Get our unfiltered point of view each month

What is activation, and how does it differ from execution?

In chemistry, activation is the slight transformation of a molecule or atom into a condition capable or reacting. In other words, it’s the process of taking a substance from dormant to reactive. 

In B2B, marketing activation planning is the process of taking a well-defined strategy and translating into tactics that get results in market. A strategy is just words, after all. Activation is the process of taking that strategy and putting it to work. 

Let’s look at an example. Say you have a robust collection of intent data. That data is potentially valuable — but not until it’s activated. Activating your data means choosing the metrics you want to measure and implementing a system to sort and analyze data. With these components in place, your data becomes usable, ready to inform your marketing actions. 

Another example is brand activation. Brand activation is an intentional marketing campaign that produces engagement with your brand. These activations allow your audience to form a lasting connection with your brand. They enable a reaction.

Activation and execution are similar but not synonymous. In theory, execution means putting your strategy into action. But execution can be myopic, repetitive, and divorced from strategy. Activation is the magic ingredient that turns on your strategy. It’s the tools, tactics, and processes that make your strategy work.

There are four pillars to successful activation. Hint: these pillars rest on a firm base of synchrony.
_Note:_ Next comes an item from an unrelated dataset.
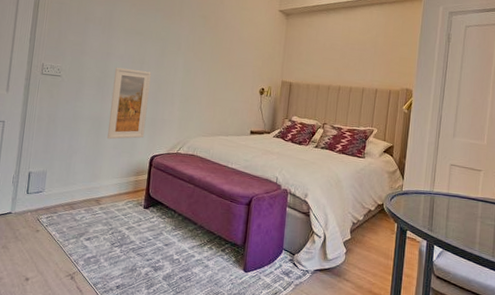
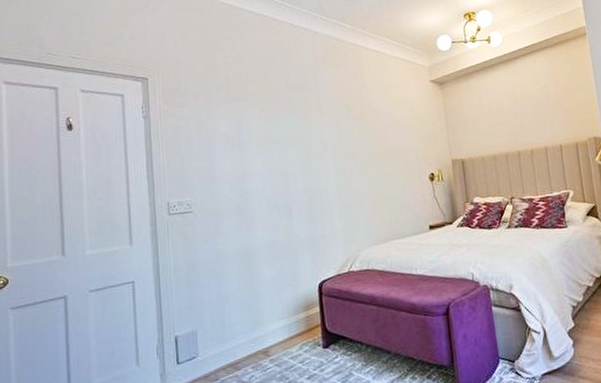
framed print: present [106,67,151,140] -> none [255,183,306,275]

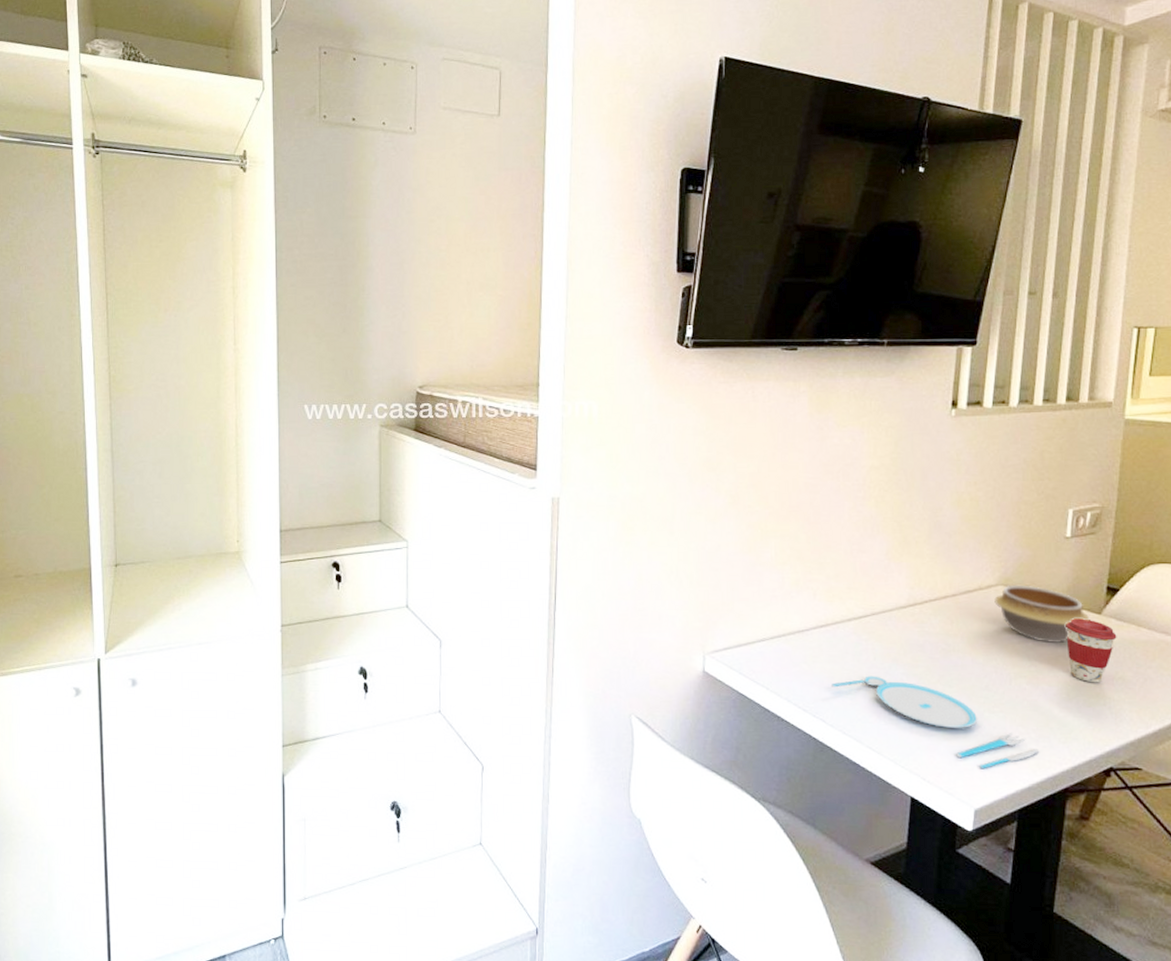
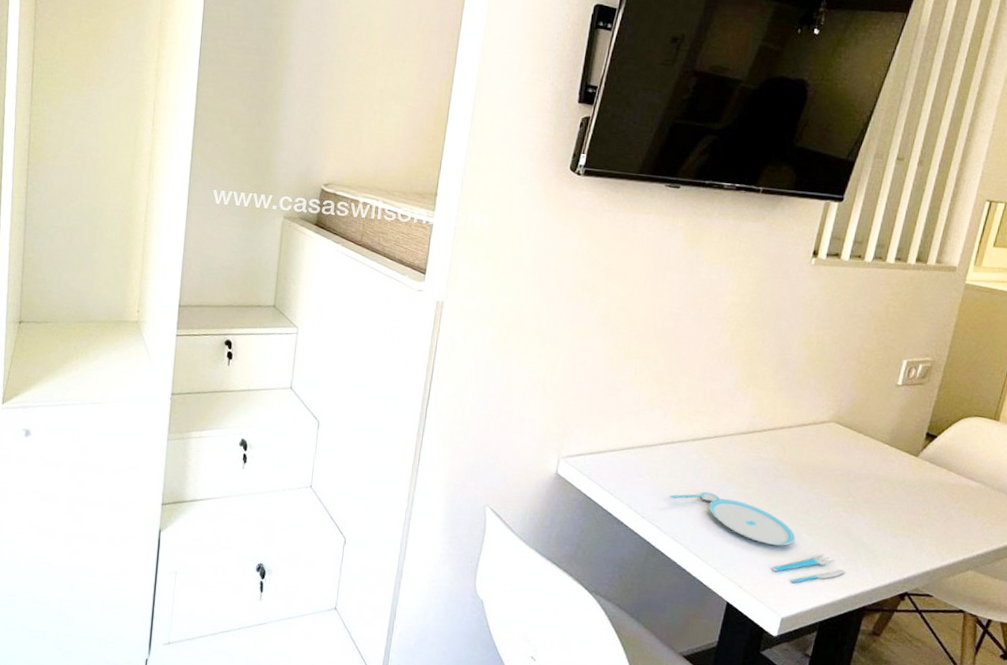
bowl: present [994,584,1090,644] -> none [825,423,908,479]
coffee cup: present [1066,618,1117,683] -> none [882,458,929,518]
  1. Campaign management. Your campaign can’t happen without someone working to, well, make it happen. How will you know who is doing what? What has to happen to meet each stage in your campaign? What tasks are most important right now? Project management systems and positions are essential to assign and track tasks, visualize projects, and stay on top of all the details. 
  2. Synchronicity between functions. Over the years, marketers have tried many different tactics to rise above a cluttered and ever-evolving field. One of these is specialization. Specialized teams work hard and fast within their narrow zone of expertise. But specialization also leads siloed teams. Synchronicity brings everyone to the table, ensuring your teams work together on unified strategies that engage the target audience from the beginning to the end of their journey.
  3. Leadership and consensus-building. A good B2B marketing leader can be the difference between an inert marketing strategy and one that will produce results the second it’s put into action. Leaders define the results they expect and track progress toward these results. They build consensus and break down siloes between sales and marketing, getting everyone on the same page, with the same goal, and empowering employees to do what they do best.
  4. Cross-functional tactical expertise. Train your skills specialists to work across the martech stack, instead of giving them responsibility for only a narrow slice of knowledge. Talented stakeholders might have specific knowledge of one marketing component, but they should also collaborate across teams and functions, understanding how their expertise is helpful in multiple contexts. Build buy-in and synchrony by including functional leaders in planning and goal setting.

Let’s go back to chemistry for a second. Activating a substance requires activation energy: the minimum amount of energy needed for a substance to be ready for transformation.

The four pillars of marketing activation are your activation energy. They are what enable you to execute a strategy that gets results. They’re all the little details that happen behind the scenes and make your strategy work. And your activation energy rests in the basic principle of getting your teams to work together, across functions, toward a common campaign goal.